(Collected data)
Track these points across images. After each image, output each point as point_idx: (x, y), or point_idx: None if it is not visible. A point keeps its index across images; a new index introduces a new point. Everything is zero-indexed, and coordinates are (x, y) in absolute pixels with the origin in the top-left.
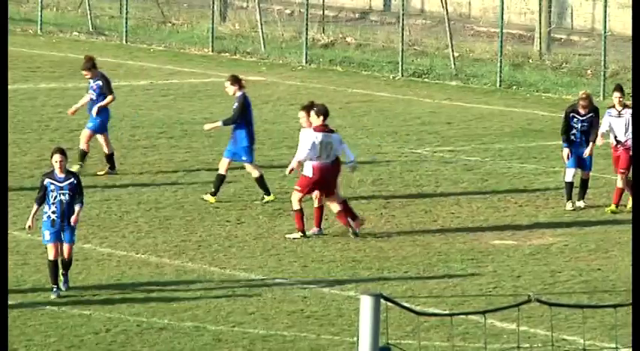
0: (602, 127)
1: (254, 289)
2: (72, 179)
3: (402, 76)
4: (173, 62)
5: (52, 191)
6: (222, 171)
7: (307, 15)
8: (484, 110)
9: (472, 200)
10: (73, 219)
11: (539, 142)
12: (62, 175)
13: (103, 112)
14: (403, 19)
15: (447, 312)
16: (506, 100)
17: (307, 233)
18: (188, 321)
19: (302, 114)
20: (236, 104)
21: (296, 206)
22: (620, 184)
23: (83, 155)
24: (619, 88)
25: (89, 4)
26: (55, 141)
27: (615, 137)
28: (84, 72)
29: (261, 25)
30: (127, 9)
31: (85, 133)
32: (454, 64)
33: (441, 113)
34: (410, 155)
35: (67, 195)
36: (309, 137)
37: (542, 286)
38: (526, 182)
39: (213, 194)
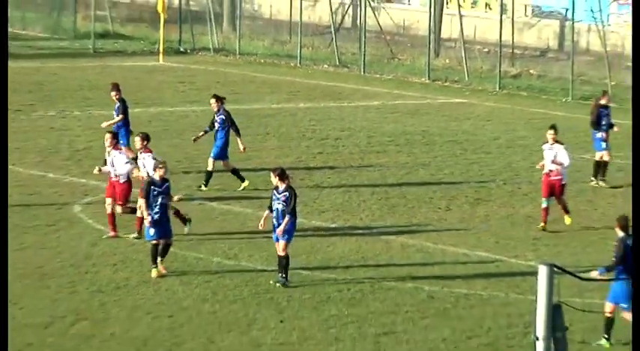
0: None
1: (458, 257)
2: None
3: (572, 99)
4: (399, 88)
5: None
6: (210, 168)
7: (501, 52)
8: None
9: None
10: (279, 230)
11: None
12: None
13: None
14: (573, 56)
15: (605, 278)
16: None
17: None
18: (409, 282)
19: (137, 138)
20: (223, 117)
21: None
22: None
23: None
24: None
25: (336, 44)
26: (310, 147)
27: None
28: (112, 93)
29: (466, 60)
30: (364, 48)
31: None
32: (611, 90)
33: None
34: (579, 160)
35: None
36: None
37: None
38: None
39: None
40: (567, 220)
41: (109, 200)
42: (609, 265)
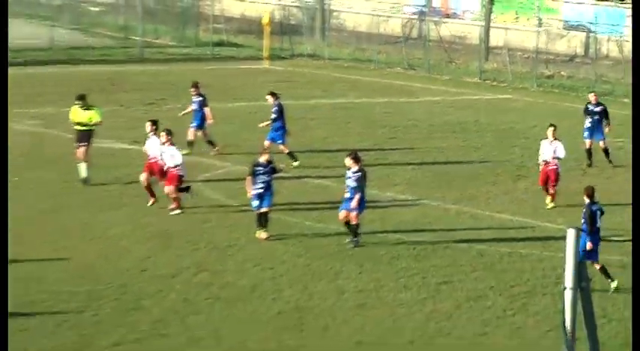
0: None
1: (502, 222)
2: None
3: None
4: (456, 86)
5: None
6: (286, 151)
7: (537, 57)
8: None
9: None
10: (353, 204)
11: None
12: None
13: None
14: (596, 61)
15: (622, 239)
16: None
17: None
18: (463, 242)
19: (148, 124)
20: (276, 108)
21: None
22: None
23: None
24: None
25: (405, 51)
26: (384, 133)
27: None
28: (191, 89)
29: (510, 64)
30: (428, 54)
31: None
32: (625, 89)
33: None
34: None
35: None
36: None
37: None
38: None
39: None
40: (549, 204)
41: (144, 176)
42: (589, 230)
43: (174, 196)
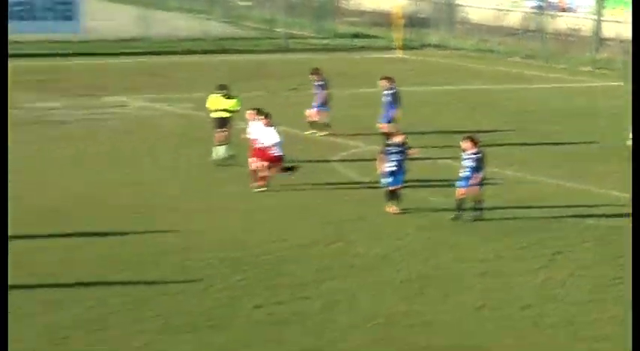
0: None
1: (611, 199)
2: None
3: None
4: (571, 75)
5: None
6: (385, 131)
7: None
8: None
9: None
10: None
11: None
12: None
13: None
14: None
15: None
16: None
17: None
18: (573, 217)
19: (252, 112)
20: (394, 91)
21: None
22: None
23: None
24: None
25: (523, 42)
26: (504, 118)
27: None
28: (313, 76)
29: (620, 54)
30: (545, 44)
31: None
32: None
33: None
34: None
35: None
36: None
37: None
38: None
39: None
40: None
41: (252, 160)
42: None
43: (265, 174)
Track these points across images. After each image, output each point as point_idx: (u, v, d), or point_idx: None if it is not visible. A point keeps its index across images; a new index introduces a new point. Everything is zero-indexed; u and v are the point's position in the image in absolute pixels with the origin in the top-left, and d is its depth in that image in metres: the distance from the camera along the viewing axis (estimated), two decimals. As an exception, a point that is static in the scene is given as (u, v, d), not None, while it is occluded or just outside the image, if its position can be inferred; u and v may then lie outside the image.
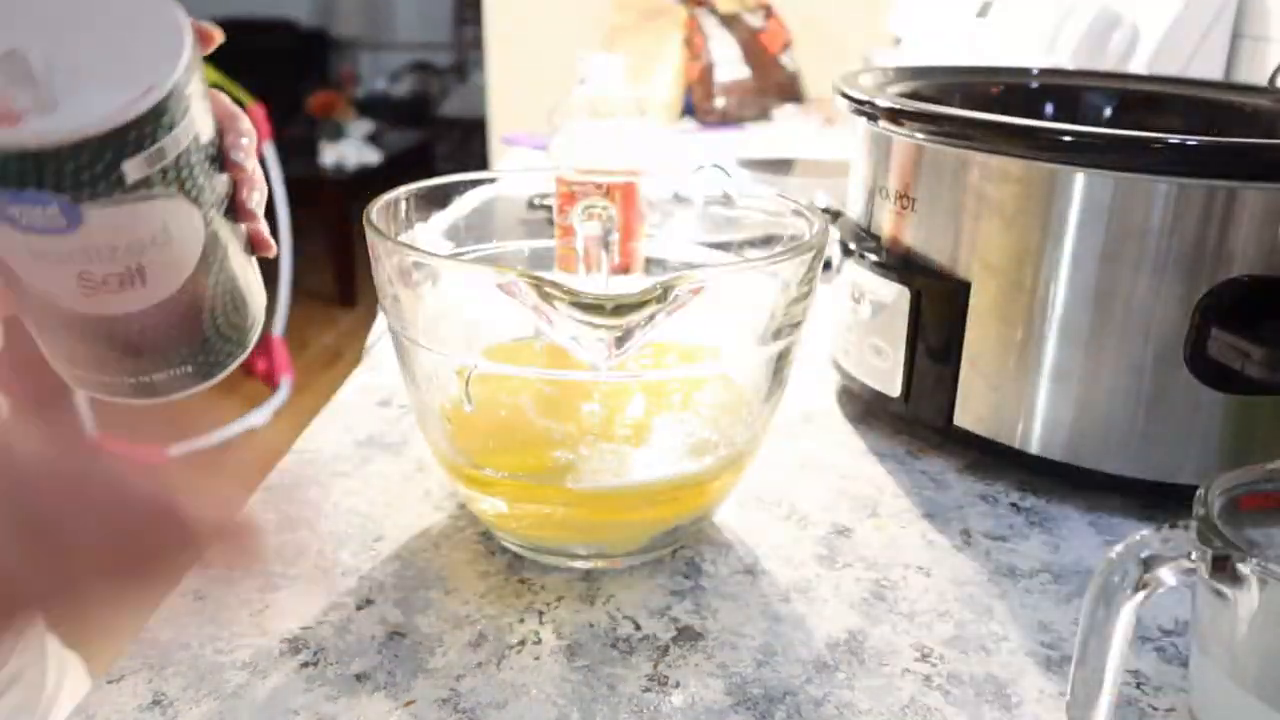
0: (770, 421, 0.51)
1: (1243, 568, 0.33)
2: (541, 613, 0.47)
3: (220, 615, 0.46)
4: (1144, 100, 0.77)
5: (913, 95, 0.70)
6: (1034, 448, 0.57)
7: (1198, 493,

◆ **WORK INSTRUCTION**
In the data above, please extract the lines from the first one through the line with "9: (472, 200)", exactly, and keep pictures out.

◆ **SOLUTION TO THE PROBLEM**
Track these points across images. After each image, output each point as point_idx: (x, y), or point_idx: None if it is not visible. A point keeps its index across images; a new index introduces a new point. Everything is zero-indexed, and coordinates are (x, y) in absolute pixels with the origin in the top-left.
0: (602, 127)
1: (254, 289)
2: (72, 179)
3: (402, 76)
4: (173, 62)
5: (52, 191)
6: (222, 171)
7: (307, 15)
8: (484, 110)
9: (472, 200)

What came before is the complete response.